* **Supplied data**:
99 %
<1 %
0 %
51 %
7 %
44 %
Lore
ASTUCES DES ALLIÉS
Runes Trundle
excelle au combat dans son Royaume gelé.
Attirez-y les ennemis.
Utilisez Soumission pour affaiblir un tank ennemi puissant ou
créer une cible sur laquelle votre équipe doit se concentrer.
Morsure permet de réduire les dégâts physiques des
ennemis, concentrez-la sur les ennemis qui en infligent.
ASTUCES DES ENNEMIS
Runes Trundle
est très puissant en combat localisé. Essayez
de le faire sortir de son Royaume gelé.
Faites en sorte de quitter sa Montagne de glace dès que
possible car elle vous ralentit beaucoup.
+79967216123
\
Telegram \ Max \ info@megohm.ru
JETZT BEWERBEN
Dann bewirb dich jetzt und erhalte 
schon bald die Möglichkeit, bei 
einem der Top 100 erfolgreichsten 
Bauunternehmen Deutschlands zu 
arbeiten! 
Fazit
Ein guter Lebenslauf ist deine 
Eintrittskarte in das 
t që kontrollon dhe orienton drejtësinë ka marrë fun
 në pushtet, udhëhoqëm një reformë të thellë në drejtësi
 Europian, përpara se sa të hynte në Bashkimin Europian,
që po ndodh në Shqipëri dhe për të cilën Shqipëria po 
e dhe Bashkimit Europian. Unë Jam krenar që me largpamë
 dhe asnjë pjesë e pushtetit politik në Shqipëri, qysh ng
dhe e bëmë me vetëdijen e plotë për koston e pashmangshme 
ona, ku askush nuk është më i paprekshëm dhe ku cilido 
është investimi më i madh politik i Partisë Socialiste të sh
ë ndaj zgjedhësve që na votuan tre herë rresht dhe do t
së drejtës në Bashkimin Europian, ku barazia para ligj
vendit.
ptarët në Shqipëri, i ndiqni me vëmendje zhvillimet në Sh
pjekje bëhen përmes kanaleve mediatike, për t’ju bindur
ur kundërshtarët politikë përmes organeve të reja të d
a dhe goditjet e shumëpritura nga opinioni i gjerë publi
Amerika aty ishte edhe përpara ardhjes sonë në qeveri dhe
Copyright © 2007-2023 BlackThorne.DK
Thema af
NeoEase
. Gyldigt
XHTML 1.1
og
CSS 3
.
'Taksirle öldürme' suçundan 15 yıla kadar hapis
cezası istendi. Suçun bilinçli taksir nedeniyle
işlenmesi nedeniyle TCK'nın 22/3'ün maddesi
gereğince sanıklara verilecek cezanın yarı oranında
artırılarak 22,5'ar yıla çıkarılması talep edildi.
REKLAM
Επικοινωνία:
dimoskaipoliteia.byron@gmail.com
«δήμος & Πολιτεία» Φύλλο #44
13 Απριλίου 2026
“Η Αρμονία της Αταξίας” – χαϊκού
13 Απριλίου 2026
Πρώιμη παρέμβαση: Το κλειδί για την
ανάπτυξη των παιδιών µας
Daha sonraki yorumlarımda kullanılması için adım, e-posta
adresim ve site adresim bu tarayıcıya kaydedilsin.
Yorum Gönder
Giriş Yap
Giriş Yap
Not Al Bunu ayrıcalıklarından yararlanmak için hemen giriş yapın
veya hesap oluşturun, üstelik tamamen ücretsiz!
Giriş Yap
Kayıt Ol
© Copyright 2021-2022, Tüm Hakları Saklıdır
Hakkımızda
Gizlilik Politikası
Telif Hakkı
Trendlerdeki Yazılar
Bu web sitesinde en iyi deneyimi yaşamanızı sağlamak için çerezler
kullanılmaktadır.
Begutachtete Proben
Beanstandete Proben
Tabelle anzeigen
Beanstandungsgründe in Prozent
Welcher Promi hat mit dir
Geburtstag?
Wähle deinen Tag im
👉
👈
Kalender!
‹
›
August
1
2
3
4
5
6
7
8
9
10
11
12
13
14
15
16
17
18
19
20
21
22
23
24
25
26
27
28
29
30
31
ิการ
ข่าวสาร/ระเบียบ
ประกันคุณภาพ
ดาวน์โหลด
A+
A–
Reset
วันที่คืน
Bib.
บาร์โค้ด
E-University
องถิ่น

* **Aim of the task**:
Reproduce the entries word for word, starting at the very beginning of the entries and ending at the line that contains "créer une cible", with that line included.

* **Your response**:
99 %
<1 %
0 %
51 %
7 %
44 %
Lore
ASTUCES DES ALLIÉS
Runes Trundle
excelle au combat dans son Royaume gelé.
Attirez-y les ennemis.
Utilisez Soumission pour affaiblir un tank ennemi puissant ou
créer une cible sur laquelle votre équipe doit se concentrer.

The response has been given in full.